• **SOURCE MATERIAL**:
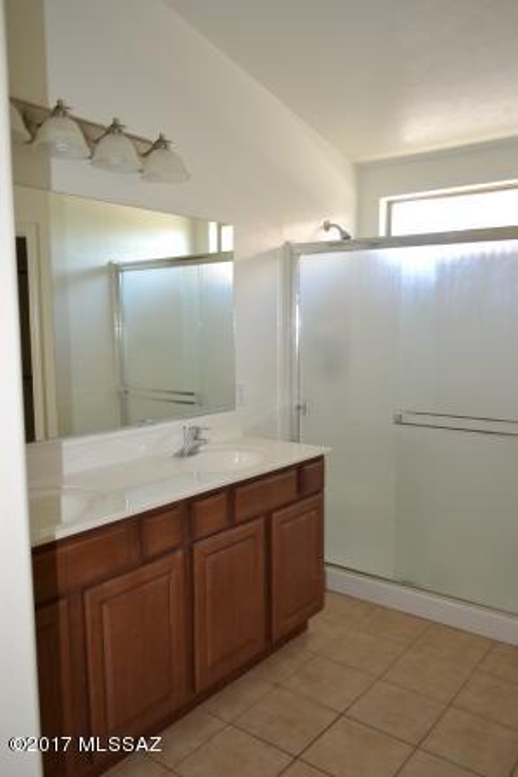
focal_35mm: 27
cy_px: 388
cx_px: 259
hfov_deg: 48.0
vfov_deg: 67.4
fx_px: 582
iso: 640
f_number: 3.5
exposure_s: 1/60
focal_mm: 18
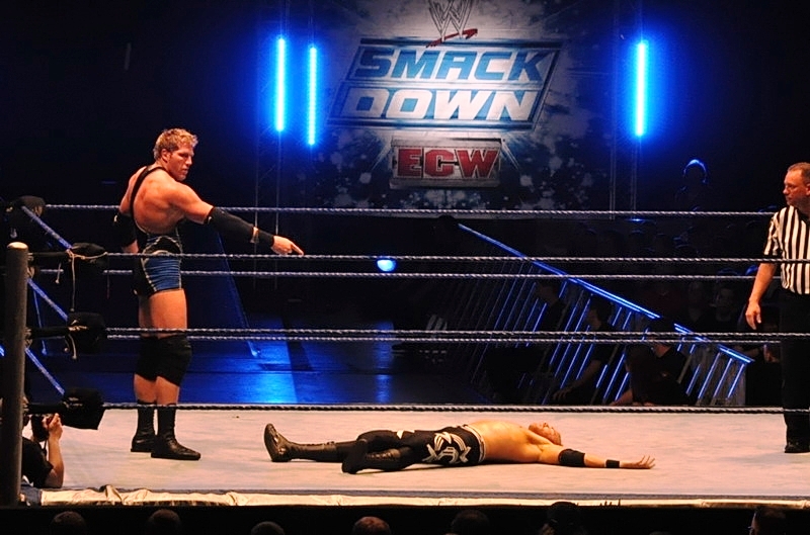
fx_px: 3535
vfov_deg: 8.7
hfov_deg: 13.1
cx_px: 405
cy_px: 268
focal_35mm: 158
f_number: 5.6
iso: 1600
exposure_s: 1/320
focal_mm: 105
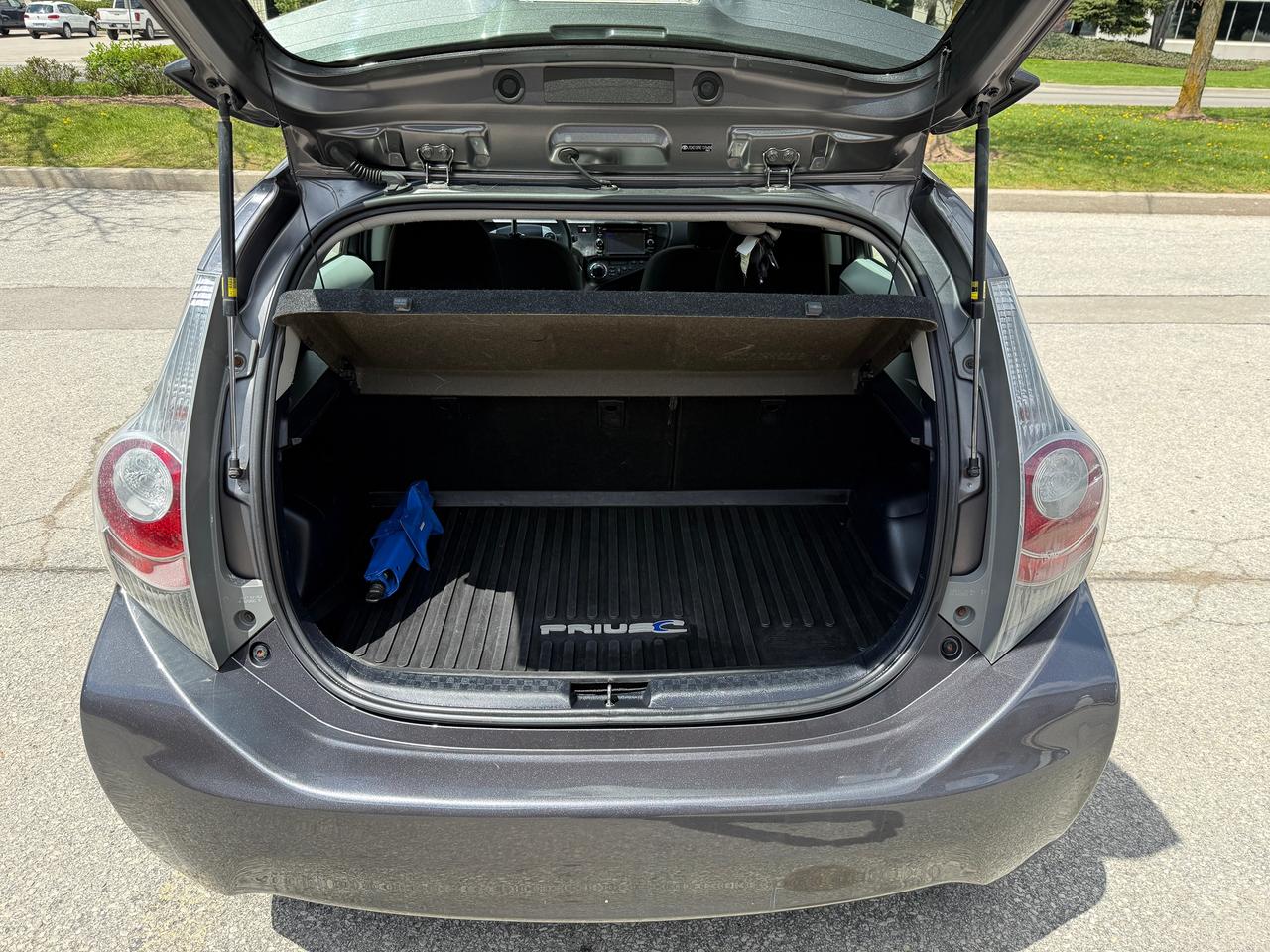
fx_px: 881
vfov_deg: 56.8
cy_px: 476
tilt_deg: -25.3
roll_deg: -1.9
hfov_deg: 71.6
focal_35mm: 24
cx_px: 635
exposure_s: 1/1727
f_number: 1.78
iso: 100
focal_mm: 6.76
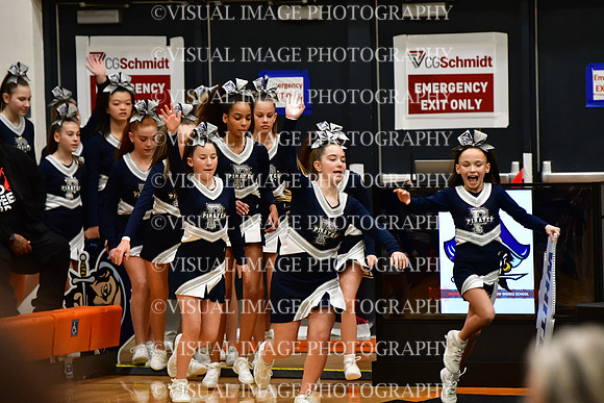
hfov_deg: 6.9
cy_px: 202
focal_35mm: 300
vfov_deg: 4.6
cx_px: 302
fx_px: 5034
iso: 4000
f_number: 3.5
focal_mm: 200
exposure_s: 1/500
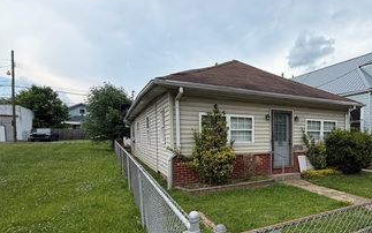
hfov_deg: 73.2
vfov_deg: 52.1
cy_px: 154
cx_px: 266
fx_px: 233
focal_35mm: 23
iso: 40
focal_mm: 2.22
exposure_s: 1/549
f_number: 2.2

• **ABOUT THIS EXERCISE**: Beginning at the line that holds "f_number: 5.6" and ending with the last line of the entries, please set down each line exactly, leaving every picture out.

• **EXERCISE OUTPUT**:
f_number: 5.6
iso: 1600
exposure_s: 1/320
focal_mm: 105
fx_px: 881
vfov_deg: 56.8
cy_px: 476
tilt_deg: -25.3
roll_deg: -1.9
hfov_deg: 71.6
focal_35mm: 24
cx_px: 635
exposure_s: 1/1727
f_number: 1.78
iso: 100
focal_mm: 6.76
hfov_deg: 6.9
cy_px: 202
focal_35mm: 300
vfov_deg: 4.6
cx_px: 302
fx_px: 5034
iso: 4000
f_number: 3.5
focal_mm: 200
exposure_s: 1/500
hfov_deg: 73.2
vfov_deg: 52.1
cy_px: 154
cx_px: 266
fx_px: 233
focal_35mm: 23
iso: 40
focal_mm: 2.22
exposure_s: 1/549
f_number: 2.2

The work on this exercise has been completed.